Decisamente migliori i dati relativi alla Francia (dove la produttività del lavoro è cresciuta in media dell’1,2%) e alla Germania (1,3%), mentre per la Spagna il tasso di crescita (+0,4%) è più basso della media europea e analogo a quello dell’Italia.
Il divario rispetto alle altre economie europee è risultato particolarmente ampio in termini di evoluzione del valore aggiunto, a fronte di variazioni molto limitate in termini di ore lavorate.
In Italia, nel periodo 1995-2021, la crescita media annua è stata dello 0,6%, molto inferiore alla media della Ue27 (+1,7%) e delle performance dei vicini francesi (+1%), tedeschi e spagnoli (+0,9% in entrambi i casi).
Produttività del capitale, torna a salire dopo il crollo del 2020, ma non si è ancora recuperato quanto perso
Positivo il dato sulla produttività del capitale, misurata come rapporto tra valore aggiunto e iniezioni di capitale, che aumenta del 7,7% rispetto al 2020.
Tuttavia, va sottolineato che questa crescita segue un crollo significativo della produttività del capitale avvenuto nel 2020, che ha portato questo indicatore a registrare una contrazione del 10,7%.

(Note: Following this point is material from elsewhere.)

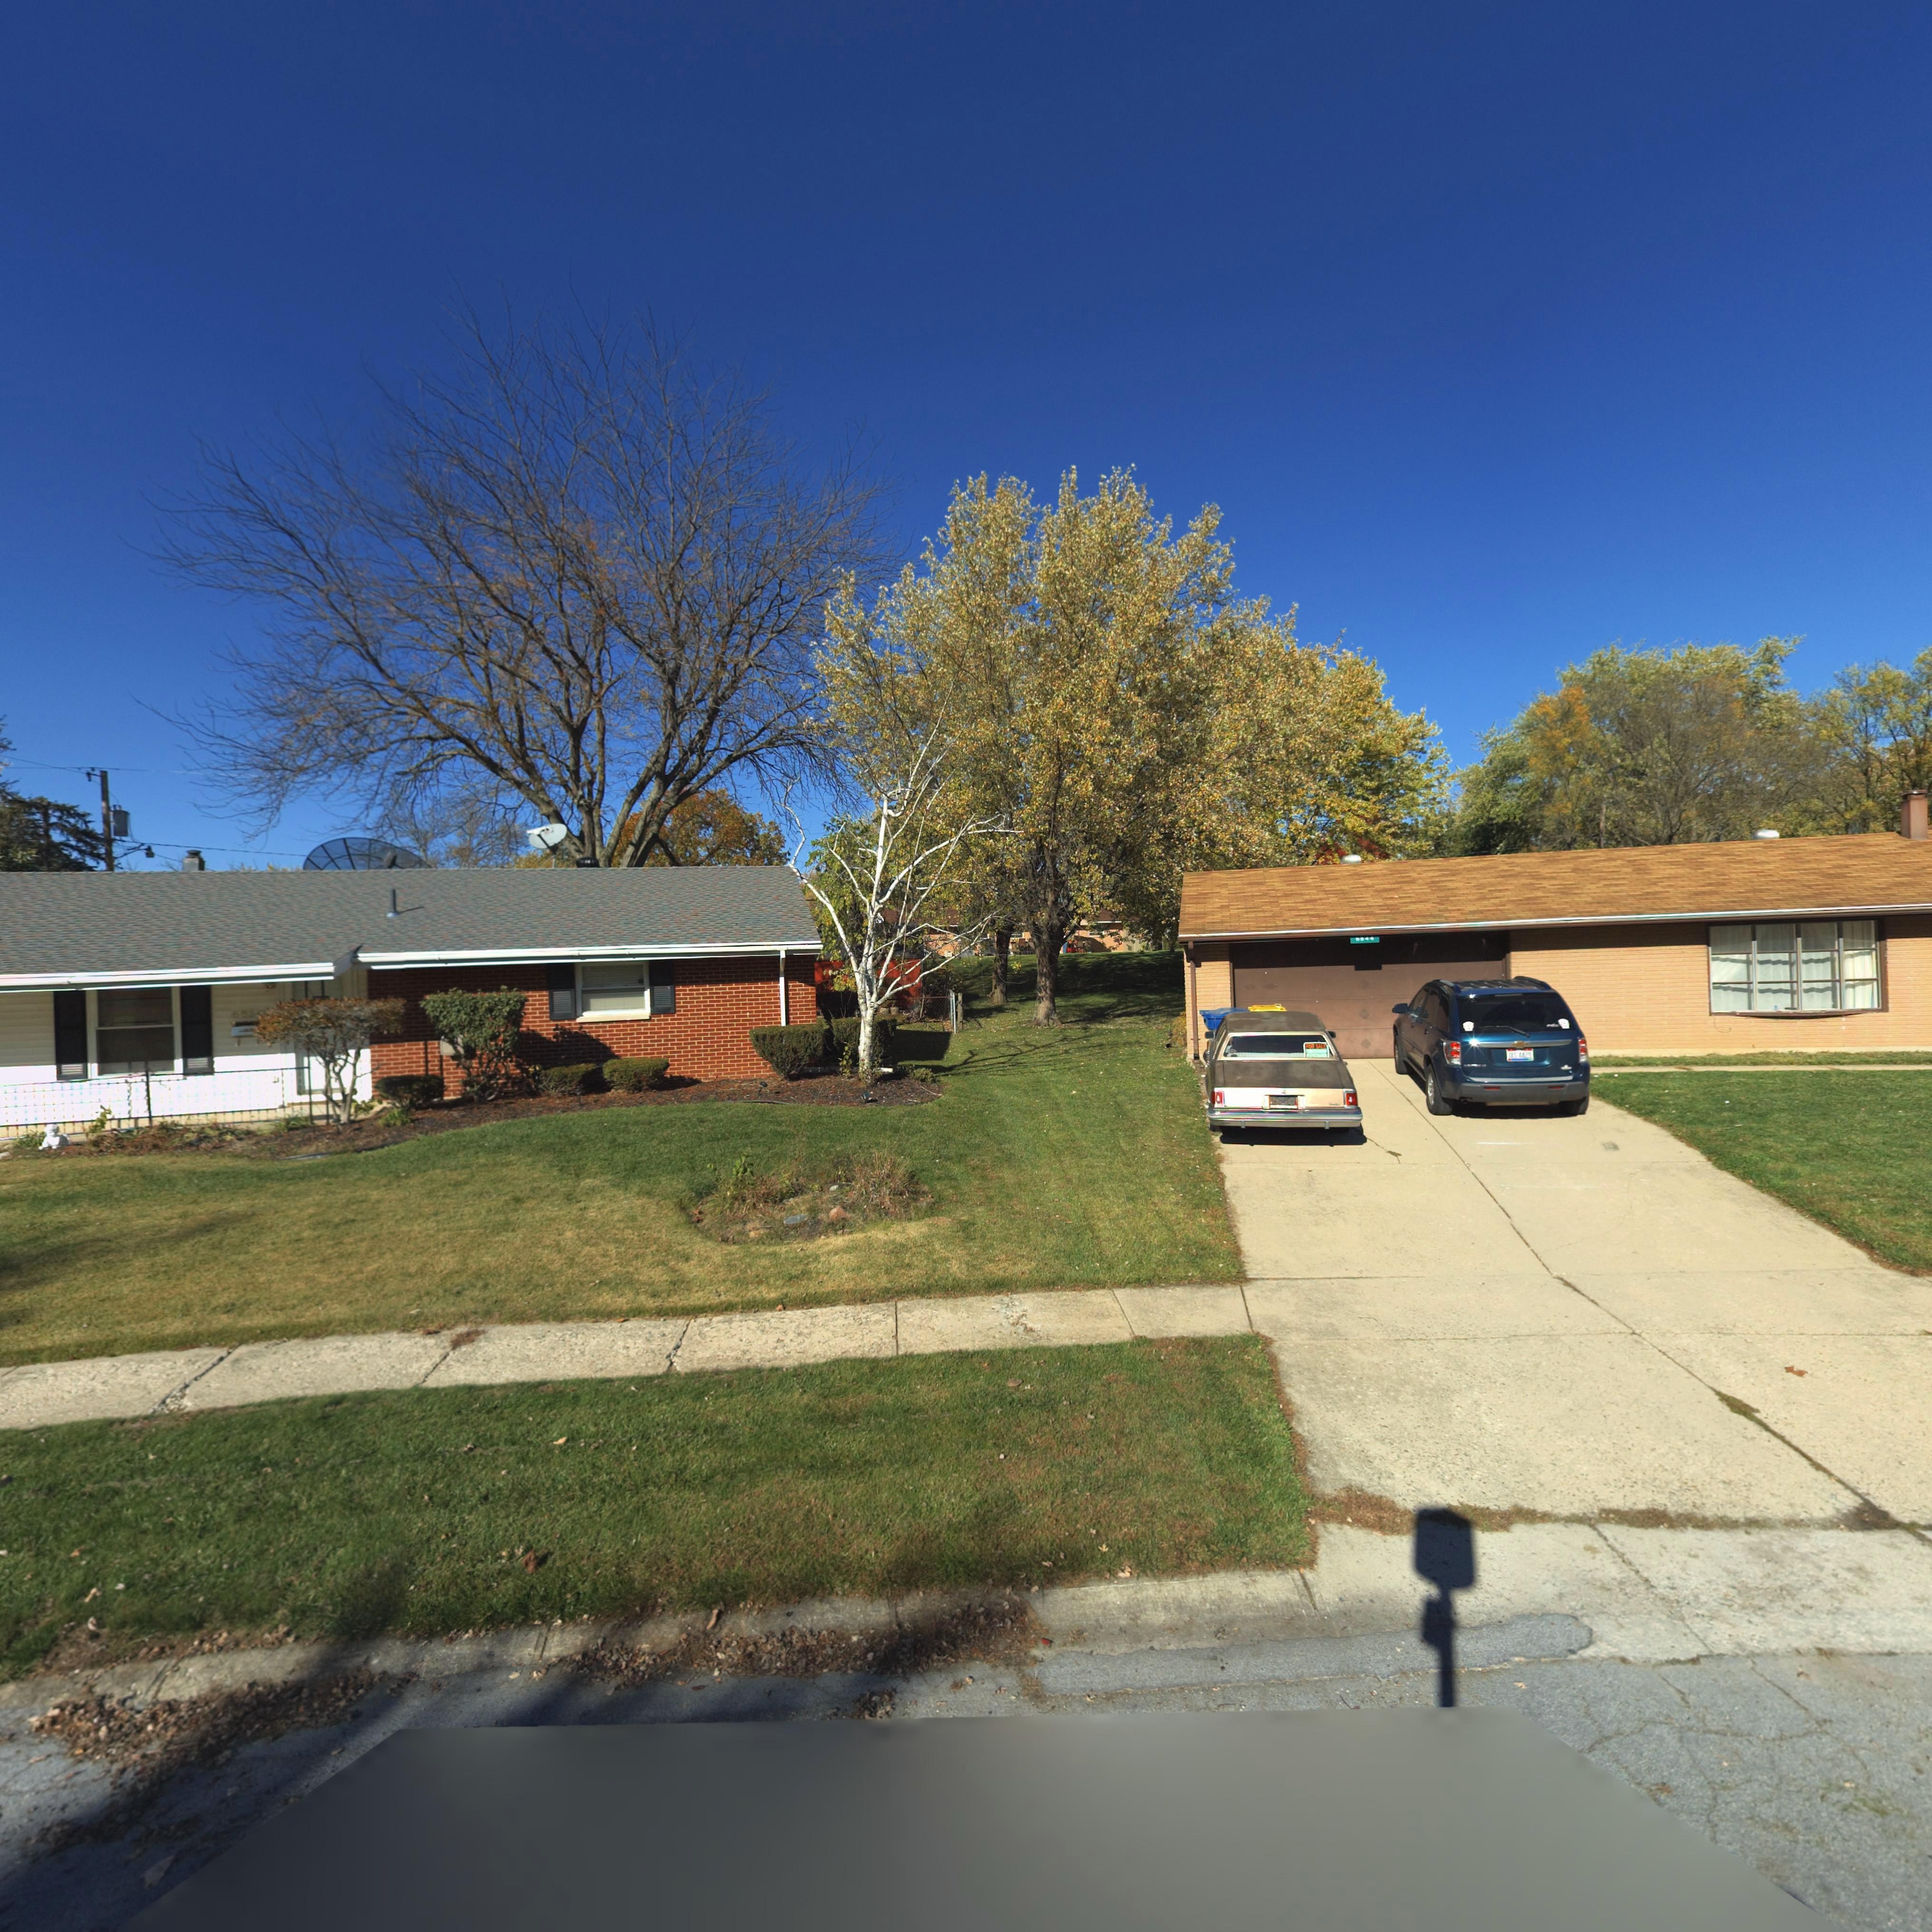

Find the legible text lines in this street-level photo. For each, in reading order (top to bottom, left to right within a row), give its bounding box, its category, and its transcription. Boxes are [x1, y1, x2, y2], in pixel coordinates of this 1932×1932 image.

[1354, 935, 1374, 942] StreetNumber: 6844
[232, 1008, 265, 1019] StreetNumber: 685*
[1517, 1051, 1532, 1059] None: 4429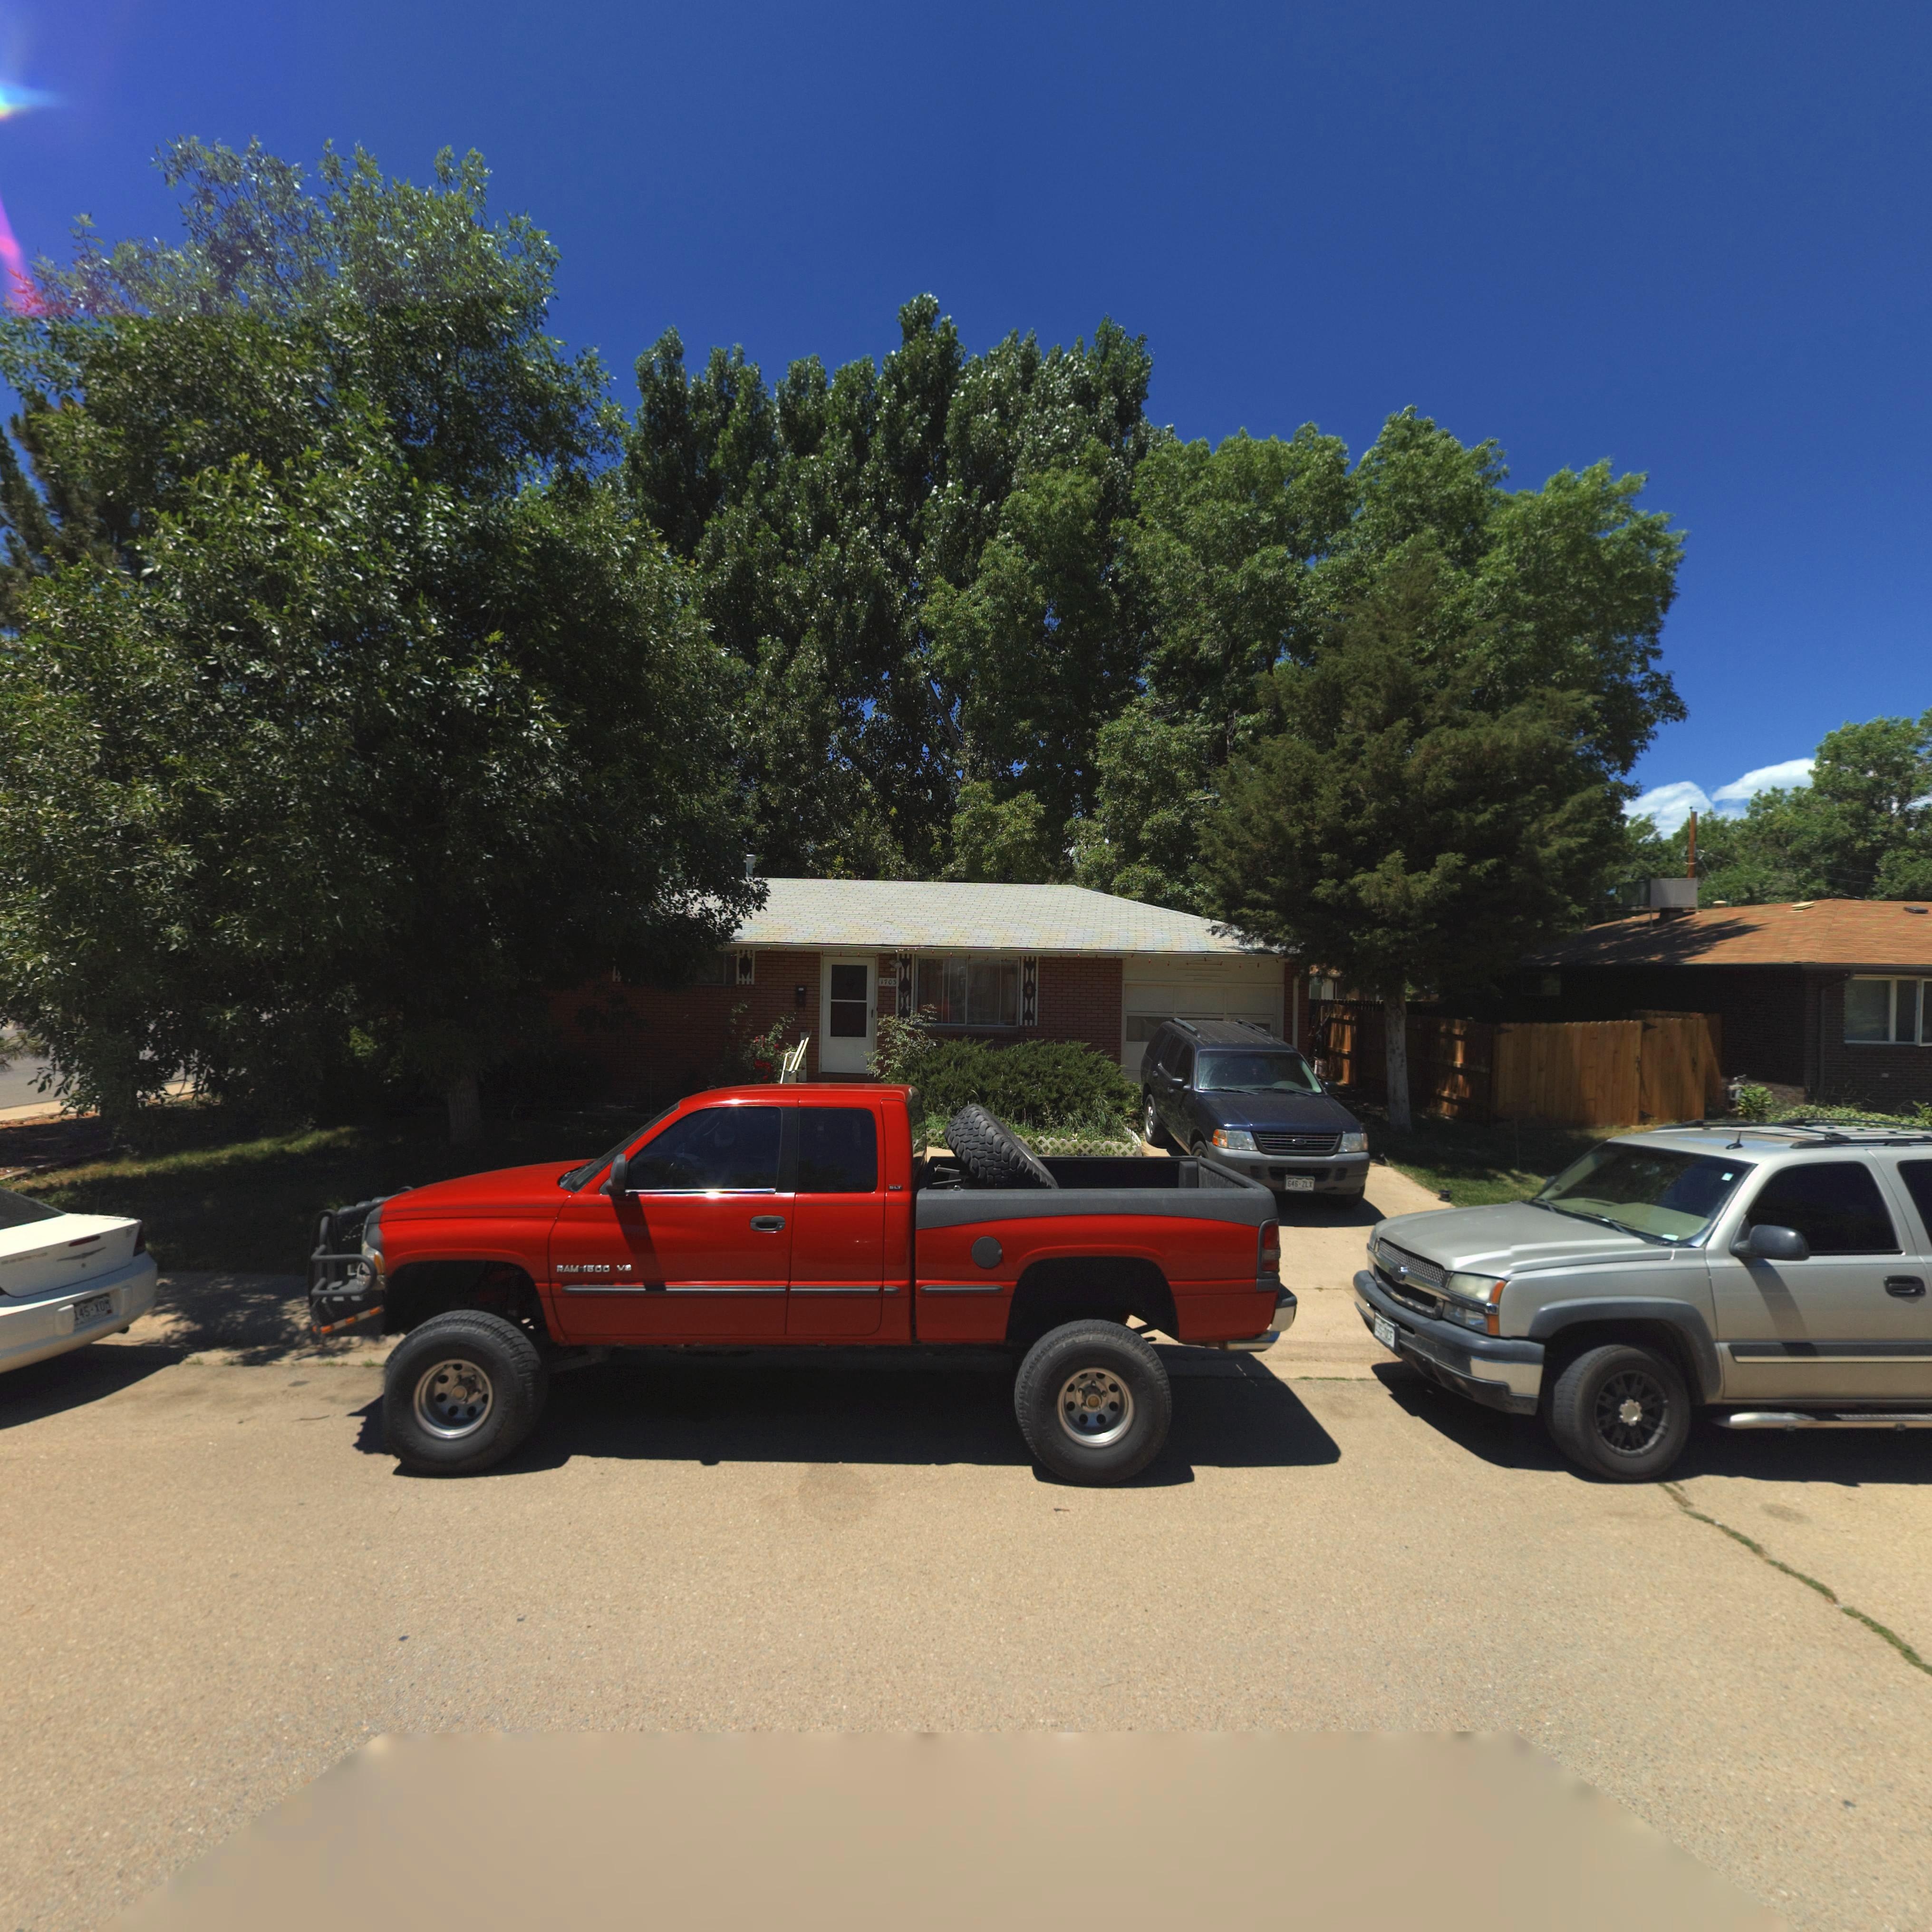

Pertanto, il valore registrato nel 2021, seppur positivo, non permette di tornare alla situazione precedente la pandemia. Una situazione che, guardando al lungo periodo, è stata caratterizzata da dinamiche negative o di sostanziale stallo.
La produttività del capitale nel nostro Paese ha infatti segnato valori negativi dal 1995 al 2009 per poi attestarsi allo zero dal 2009 al 2014. Ed è proprio a partire dal 2014 che si riesce a smuoversi da questa immobilità: tra il 2014 e il 2021, infatti, la produttività del capitale è aumentata dello 0,2%.
In questi anni, nello specifico, si osserva una crescita moderata dell’input di capitale (+0,4% in media d’anno), con un incremento molto più sostenuto del capitale ICT (+3,3%) e di quello immateriale non-ICT (2,8%).
Una crescita che, in un Paese caratterizzato per decenni dall’immobilità negli investimenti delle imprese, testimonia l’impatto positivo degli strumenti a supporto degli imprenditori, come il Piano Transizione 4.0.
Torna a crescere la produttività totale dei fattori
In risalita anche la produttività totale dei fattori (PTF), che riflette l’efficienza complessiva con cui gli input primari, lavoro e capitale, sono utilizzati nel processo di produzione.
La crescita della produttività del lavoro indica un livello più elevato di output per ogni ora lavorata. Tale risultato può essere ottenuto utilizzando più capitale per ora lavorata (aumentando quindi l’intensità del capitale), oppure migliorando l’efficienza complessiva con cui lavoro e capitale sono impiegati, vale a dire aumentando la PTF.
Nel 2021, dopo il calo registrato nel 2020 (-1,2%), la produttività totale dei fattori ha registrato una crescita del 2%, trainata da una variazione positiva sia del valore aggiunto (+8,5%), sia dell’impiego complessivo di capitale e lavoro (+6,5%).